Collection entries

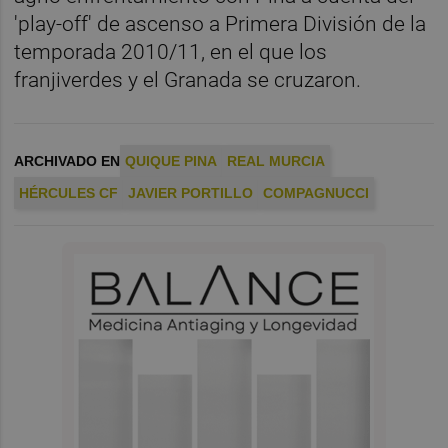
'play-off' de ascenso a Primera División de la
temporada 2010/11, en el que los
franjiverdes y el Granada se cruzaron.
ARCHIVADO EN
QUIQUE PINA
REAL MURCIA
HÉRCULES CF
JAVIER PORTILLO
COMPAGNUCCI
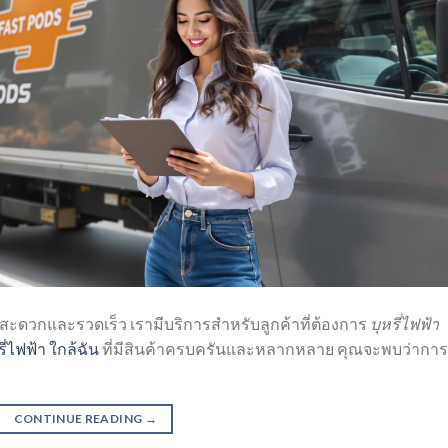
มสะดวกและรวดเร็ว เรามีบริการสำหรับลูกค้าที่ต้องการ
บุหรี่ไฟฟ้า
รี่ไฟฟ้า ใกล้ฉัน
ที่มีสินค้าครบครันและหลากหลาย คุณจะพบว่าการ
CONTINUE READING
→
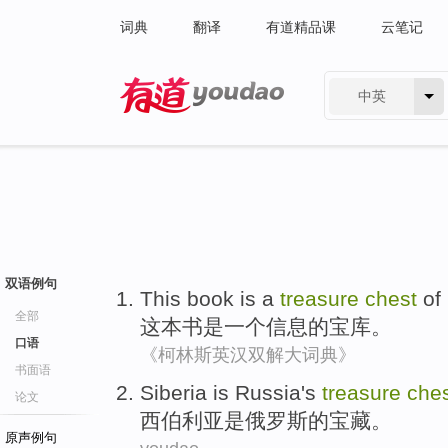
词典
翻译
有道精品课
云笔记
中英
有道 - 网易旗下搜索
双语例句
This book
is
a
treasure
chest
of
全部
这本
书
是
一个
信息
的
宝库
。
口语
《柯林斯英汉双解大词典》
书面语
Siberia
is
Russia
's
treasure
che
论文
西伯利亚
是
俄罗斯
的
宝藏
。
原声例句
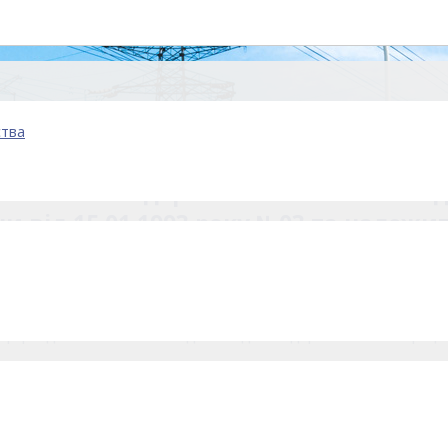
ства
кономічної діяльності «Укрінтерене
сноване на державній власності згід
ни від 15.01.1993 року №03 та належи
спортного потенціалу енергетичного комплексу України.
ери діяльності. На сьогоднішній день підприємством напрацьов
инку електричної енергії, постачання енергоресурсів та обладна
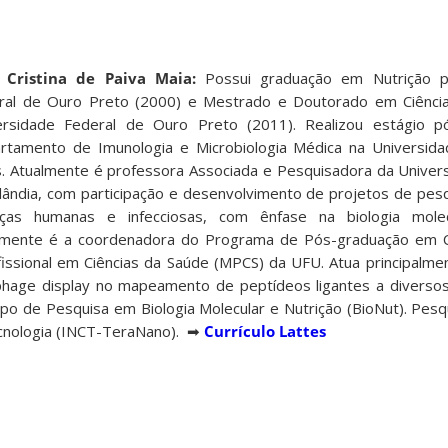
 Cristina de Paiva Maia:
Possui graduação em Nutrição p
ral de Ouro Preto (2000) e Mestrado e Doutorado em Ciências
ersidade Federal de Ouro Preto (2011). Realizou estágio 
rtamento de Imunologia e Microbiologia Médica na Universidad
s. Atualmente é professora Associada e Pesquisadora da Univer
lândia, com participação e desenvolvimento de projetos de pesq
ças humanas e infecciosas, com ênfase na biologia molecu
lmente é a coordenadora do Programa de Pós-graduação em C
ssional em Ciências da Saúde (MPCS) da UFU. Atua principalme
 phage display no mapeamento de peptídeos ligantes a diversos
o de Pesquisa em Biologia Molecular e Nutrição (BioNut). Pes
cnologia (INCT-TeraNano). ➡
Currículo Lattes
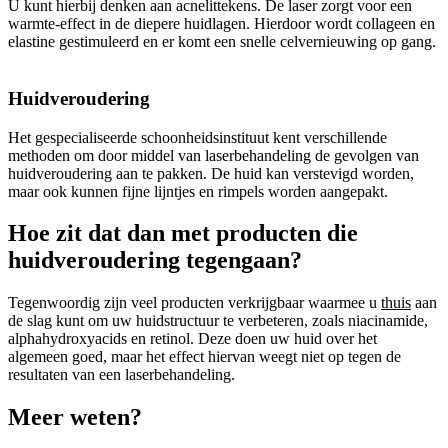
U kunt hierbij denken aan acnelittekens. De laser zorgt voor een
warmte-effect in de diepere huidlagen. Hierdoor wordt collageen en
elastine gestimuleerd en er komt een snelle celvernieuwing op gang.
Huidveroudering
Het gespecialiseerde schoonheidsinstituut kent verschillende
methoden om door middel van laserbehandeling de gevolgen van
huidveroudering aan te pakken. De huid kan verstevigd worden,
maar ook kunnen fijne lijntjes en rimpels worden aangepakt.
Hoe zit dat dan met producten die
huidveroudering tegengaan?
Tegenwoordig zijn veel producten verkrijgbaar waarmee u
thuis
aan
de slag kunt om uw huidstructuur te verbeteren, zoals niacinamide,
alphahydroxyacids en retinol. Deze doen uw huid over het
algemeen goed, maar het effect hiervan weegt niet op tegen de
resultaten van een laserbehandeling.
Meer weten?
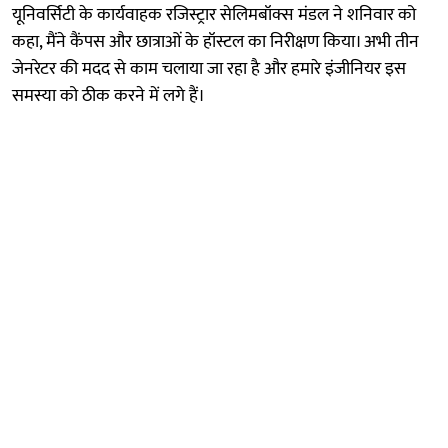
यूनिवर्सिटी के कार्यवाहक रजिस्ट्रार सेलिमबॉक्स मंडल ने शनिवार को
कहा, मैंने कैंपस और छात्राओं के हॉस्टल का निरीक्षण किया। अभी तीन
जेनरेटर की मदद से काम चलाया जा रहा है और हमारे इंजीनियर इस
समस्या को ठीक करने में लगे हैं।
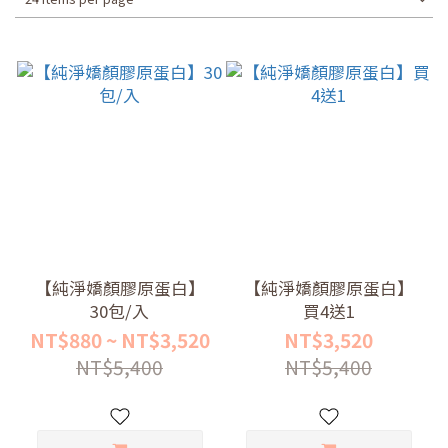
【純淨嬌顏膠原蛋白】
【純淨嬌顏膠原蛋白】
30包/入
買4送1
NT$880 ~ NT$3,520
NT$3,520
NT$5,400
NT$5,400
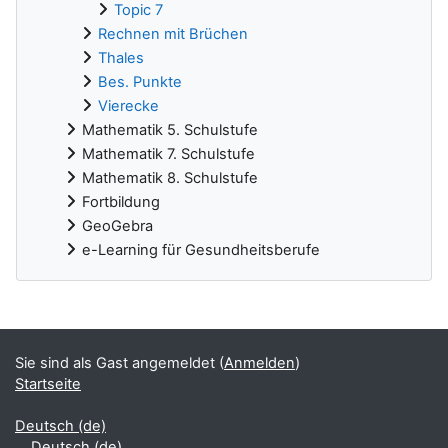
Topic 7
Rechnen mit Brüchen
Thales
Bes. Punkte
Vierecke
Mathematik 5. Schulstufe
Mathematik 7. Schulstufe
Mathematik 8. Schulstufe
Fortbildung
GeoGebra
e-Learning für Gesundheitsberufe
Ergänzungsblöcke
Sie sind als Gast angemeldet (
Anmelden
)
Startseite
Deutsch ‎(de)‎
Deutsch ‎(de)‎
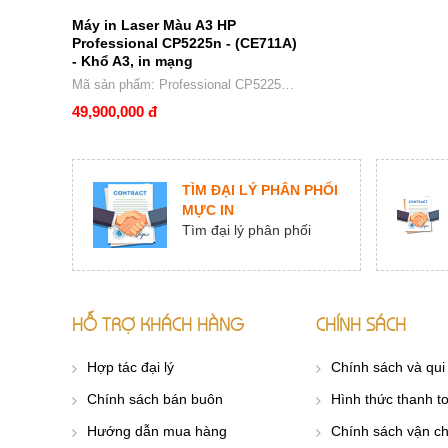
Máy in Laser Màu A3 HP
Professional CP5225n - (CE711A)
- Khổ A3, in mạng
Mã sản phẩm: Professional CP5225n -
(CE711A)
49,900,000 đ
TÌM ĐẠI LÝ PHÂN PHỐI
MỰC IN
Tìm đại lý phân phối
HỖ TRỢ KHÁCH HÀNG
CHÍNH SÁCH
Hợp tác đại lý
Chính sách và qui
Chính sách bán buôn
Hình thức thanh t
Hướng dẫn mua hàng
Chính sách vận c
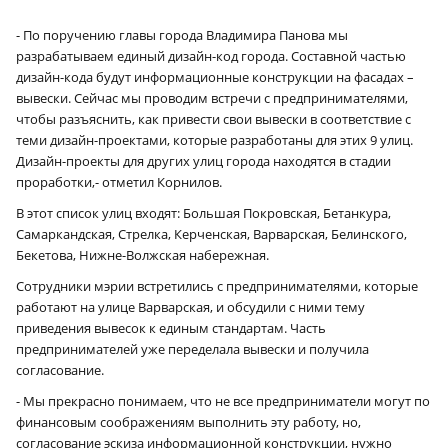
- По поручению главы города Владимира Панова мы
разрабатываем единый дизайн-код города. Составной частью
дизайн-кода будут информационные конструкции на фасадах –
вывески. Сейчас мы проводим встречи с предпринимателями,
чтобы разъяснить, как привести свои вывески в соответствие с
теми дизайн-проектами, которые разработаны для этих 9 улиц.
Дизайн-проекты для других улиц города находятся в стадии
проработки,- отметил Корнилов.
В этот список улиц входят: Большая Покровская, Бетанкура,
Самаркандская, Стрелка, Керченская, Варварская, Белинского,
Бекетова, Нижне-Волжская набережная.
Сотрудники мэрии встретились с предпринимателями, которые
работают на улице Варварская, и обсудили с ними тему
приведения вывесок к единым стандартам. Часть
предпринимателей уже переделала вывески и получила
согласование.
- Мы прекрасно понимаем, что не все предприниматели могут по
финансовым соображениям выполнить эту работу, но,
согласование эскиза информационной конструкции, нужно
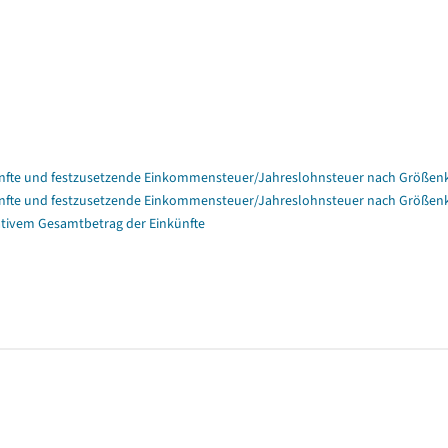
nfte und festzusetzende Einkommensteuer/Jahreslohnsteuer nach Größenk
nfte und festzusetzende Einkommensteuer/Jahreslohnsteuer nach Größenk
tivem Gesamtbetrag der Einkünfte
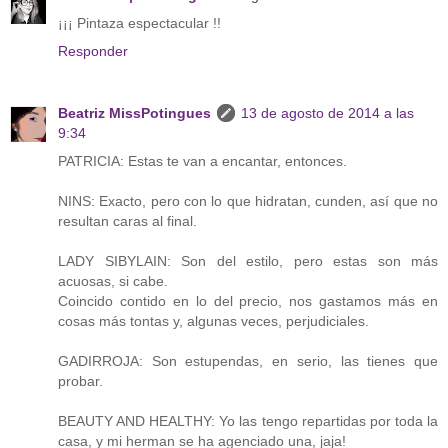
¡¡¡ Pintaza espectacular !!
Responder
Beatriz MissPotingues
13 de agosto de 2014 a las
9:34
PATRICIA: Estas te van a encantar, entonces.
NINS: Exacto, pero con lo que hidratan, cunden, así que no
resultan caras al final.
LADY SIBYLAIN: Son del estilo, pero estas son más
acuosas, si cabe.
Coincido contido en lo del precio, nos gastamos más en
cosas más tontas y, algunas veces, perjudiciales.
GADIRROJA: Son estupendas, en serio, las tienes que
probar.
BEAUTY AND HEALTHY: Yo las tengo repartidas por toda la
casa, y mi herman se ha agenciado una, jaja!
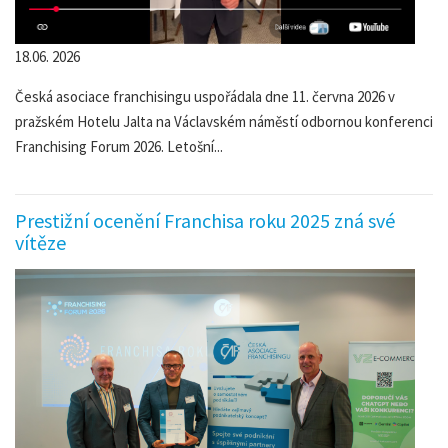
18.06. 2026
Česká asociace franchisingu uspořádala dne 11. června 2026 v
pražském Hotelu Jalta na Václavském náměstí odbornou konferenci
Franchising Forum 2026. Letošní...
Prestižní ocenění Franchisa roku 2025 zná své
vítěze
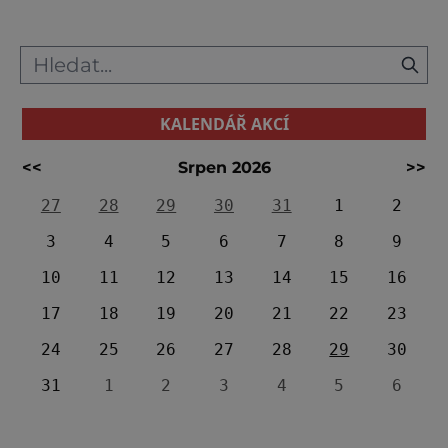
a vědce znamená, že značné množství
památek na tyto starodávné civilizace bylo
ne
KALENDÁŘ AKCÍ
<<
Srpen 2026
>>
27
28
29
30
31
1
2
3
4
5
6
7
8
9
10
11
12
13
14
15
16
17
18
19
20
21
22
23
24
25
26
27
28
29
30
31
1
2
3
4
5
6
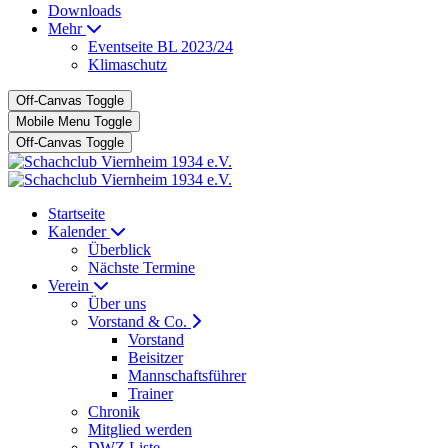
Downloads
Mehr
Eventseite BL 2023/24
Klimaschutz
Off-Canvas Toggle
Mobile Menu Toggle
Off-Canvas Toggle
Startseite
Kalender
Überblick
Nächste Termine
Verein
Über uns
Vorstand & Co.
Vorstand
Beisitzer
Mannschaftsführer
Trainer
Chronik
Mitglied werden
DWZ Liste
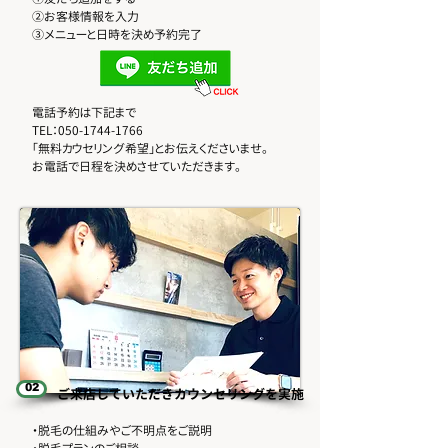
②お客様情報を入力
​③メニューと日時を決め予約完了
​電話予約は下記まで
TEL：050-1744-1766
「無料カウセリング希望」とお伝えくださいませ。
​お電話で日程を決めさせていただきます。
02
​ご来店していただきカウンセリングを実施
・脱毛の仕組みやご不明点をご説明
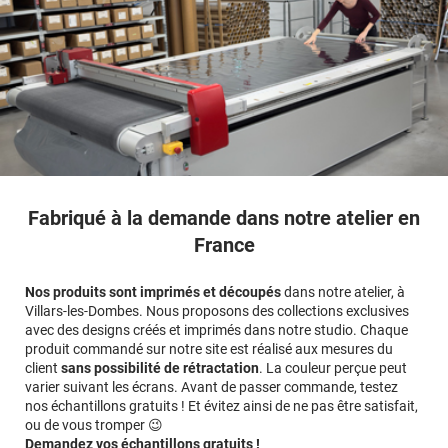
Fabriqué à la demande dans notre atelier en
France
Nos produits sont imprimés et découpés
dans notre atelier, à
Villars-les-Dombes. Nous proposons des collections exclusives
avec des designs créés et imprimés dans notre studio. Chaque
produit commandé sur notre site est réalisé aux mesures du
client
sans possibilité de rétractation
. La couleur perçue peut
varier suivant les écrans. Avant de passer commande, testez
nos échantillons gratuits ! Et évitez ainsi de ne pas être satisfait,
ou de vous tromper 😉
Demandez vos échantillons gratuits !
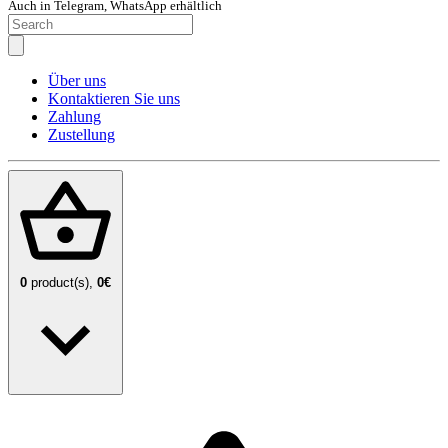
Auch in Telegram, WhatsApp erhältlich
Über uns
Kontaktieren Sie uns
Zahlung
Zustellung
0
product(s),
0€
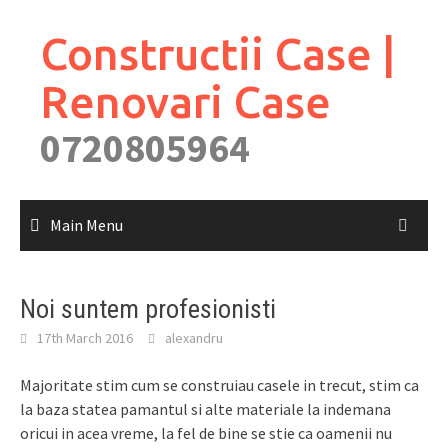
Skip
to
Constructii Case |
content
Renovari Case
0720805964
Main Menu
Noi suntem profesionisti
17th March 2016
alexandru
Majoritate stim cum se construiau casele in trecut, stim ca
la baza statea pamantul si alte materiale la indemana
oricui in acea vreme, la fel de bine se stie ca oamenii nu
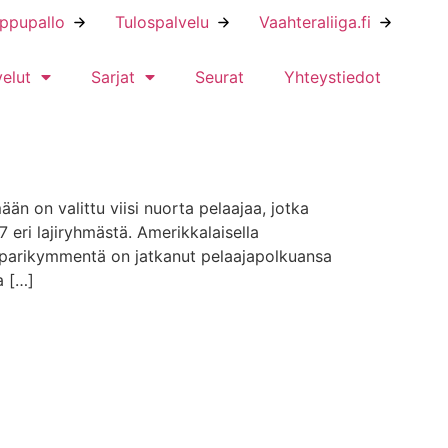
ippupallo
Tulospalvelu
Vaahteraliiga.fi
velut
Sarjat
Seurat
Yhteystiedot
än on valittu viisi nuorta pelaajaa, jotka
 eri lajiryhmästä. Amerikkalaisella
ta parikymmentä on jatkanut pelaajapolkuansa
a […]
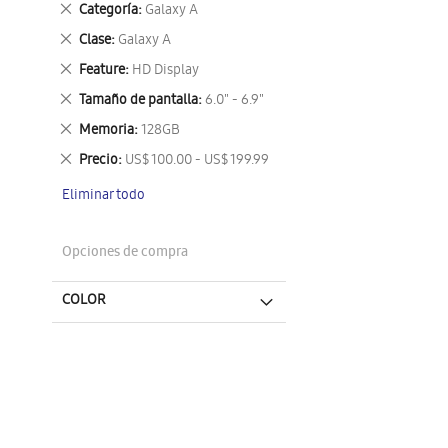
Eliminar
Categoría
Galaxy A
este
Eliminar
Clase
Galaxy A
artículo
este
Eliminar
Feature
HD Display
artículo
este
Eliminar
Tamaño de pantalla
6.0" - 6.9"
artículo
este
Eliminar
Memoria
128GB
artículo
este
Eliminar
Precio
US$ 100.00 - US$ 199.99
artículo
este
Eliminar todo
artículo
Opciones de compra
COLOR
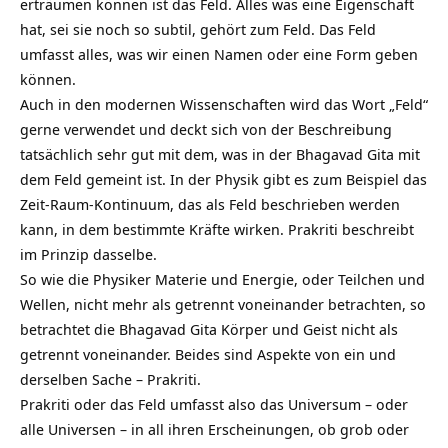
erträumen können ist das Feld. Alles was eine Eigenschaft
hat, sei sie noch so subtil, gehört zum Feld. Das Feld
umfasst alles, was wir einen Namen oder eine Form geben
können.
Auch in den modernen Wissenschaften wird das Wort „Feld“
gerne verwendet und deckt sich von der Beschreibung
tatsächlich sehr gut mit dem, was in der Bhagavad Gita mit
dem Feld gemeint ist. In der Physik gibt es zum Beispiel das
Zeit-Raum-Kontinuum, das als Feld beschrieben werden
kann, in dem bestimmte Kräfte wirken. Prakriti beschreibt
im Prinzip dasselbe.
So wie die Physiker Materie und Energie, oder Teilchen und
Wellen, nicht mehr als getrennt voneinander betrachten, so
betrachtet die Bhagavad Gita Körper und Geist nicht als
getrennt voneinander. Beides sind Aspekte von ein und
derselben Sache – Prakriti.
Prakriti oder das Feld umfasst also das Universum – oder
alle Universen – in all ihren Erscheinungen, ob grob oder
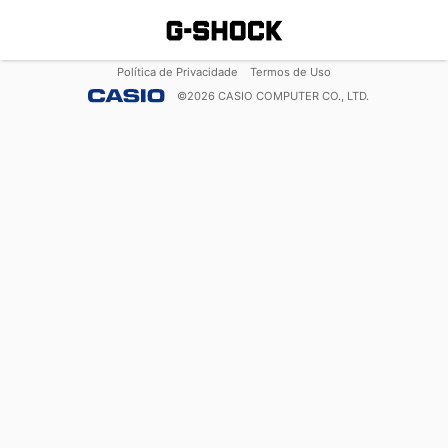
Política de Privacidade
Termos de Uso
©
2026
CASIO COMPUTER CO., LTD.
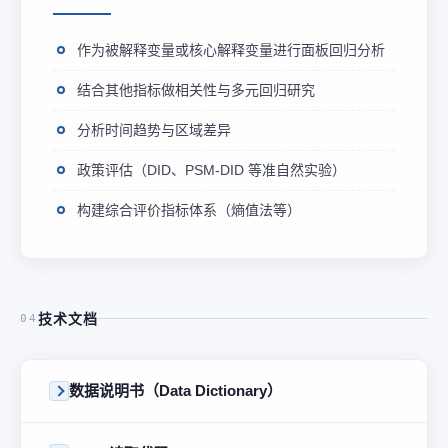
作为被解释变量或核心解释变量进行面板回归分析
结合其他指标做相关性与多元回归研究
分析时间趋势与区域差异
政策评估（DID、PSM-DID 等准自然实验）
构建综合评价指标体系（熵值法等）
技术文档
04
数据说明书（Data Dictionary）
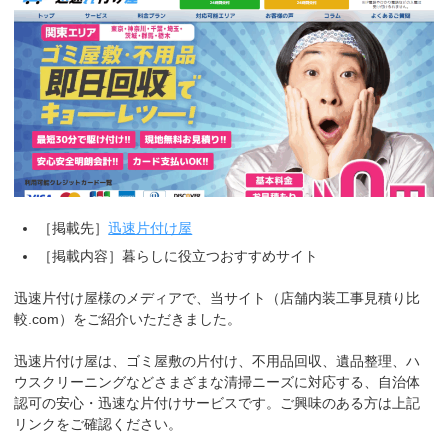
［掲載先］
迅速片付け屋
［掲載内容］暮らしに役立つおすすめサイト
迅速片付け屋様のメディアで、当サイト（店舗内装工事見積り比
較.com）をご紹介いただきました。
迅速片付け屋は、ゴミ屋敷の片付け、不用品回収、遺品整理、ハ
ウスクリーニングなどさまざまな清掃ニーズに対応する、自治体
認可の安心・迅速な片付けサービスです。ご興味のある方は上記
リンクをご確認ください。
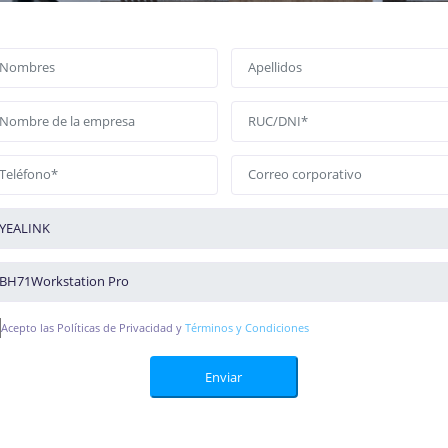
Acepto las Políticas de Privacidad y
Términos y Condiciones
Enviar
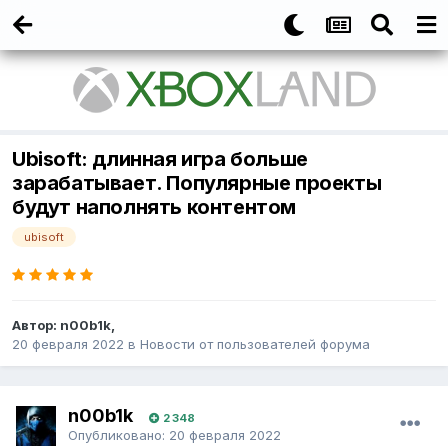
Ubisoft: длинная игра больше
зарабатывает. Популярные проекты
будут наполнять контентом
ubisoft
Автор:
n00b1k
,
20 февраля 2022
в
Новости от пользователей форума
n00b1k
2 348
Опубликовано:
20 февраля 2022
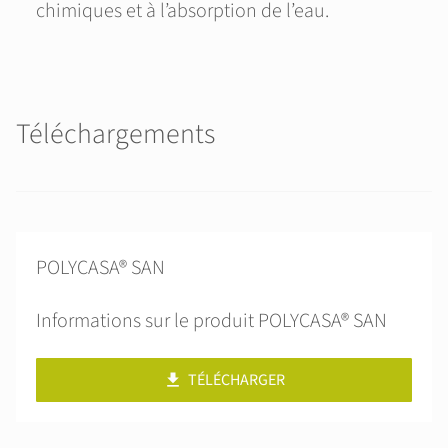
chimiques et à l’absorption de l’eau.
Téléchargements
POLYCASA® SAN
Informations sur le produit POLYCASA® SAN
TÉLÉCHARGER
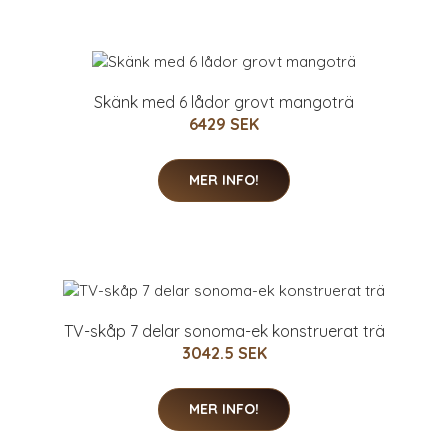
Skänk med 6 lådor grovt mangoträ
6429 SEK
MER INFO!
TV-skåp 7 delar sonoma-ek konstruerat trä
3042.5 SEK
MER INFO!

How to complete this task:
Gather every line of the material that contains the string "Preto", and list each one.

Output below:
ral de Ouro Preto (2000) e Mestrado e Doutorado em Ciências
ersidade Federal de Ouro Preto (2011). Realizou estágio 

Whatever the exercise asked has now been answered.